DOCUMENT SECTION
[start]

Now that it is complete, though, nobody wants to live there.

Half-timbered buildings and medieval romance — that’s what the Chinese wanted. But the architecture firm Speer thought it knew better, and built a modern German residential quarter on the outskirts of Shanghai. Now that it is complete, though, nobody wants to live there. Even Oktoberfest was cancelled.

Johann Wolfgang von Goethe is posing in his tailcoat and laurel wreath, while Friedrich Schiller next to him is clutching a scroll. The two bronze statues proudly guard a cobblestone square surrounded by trees. “Passersby keep asking me who these two gentlemen are,” says one café owner waiting for customers on a scorching late summer day. “Should one know them?”

Germany’s greatest poets have been supplanted into a strange country. The square isn’t in Weimar or Heidelberg after all. Rather, it is in a suburb of Shanghai. Anting German Town, 30 kilometers from the Chinese metropolis, is a typical German residential district built in China as an experiement that isn’t working.

Indeed, it is a ghost town. The streets are deserted, a bored security guard sits in his hut, For Sale signs are everywhere. The post office is finished and the postbox says “Collection Once Daily.” But you wouldn’t be wise to throw a letter in because it has yet to be emptied and the post office remains closed for business.

If this were the Wild West, tumbleweed would be rolling down the street.

Anting German Town looks like a new residential district in Stuttgart or Kassel, with buildings three to five storeys high in the functional Bauhaus style — plain facades in orange and lime green, inner courtyards with trees and bushes. So far the district covers an area of one square kilometer. The plan is to expand it to five square kilometers.

[end]

DIRECTION 1
Which German cities does the article on Anting German Town name?
DIRECTION 2
Could you copy the stretch of the Anting German Town article from "Half-timbered buildings and" through "Oktoberfest was cancelled." word for word?
DIRECTION 3
How would you render this sentence from the Anting German Town article in Spanish: "If this were the Wild West, tumbleweed would be rolling down the street."

DATASET EXCERPTS
[start]

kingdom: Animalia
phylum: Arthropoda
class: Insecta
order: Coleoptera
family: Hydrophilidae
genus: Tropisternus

[end]

FINAL RESULT 1
Weimar, Heidelberg, Stuttgart, Kassel

FINAL RESULT 2
Half-timbered buildings and medieval romance — that’s what the Chinese wanted. But the architecture firm Speer thought it knew better, and built a modern German residential quarter on the outskirts of Shanghai. Now that it is complete, though, nobody wants to live there. Even Oktoberfest was cancelled.

FINAL RESULT 3
Si esto fuera el Lejano Oeste, las plantas rodadoras estarían rodando por la calle.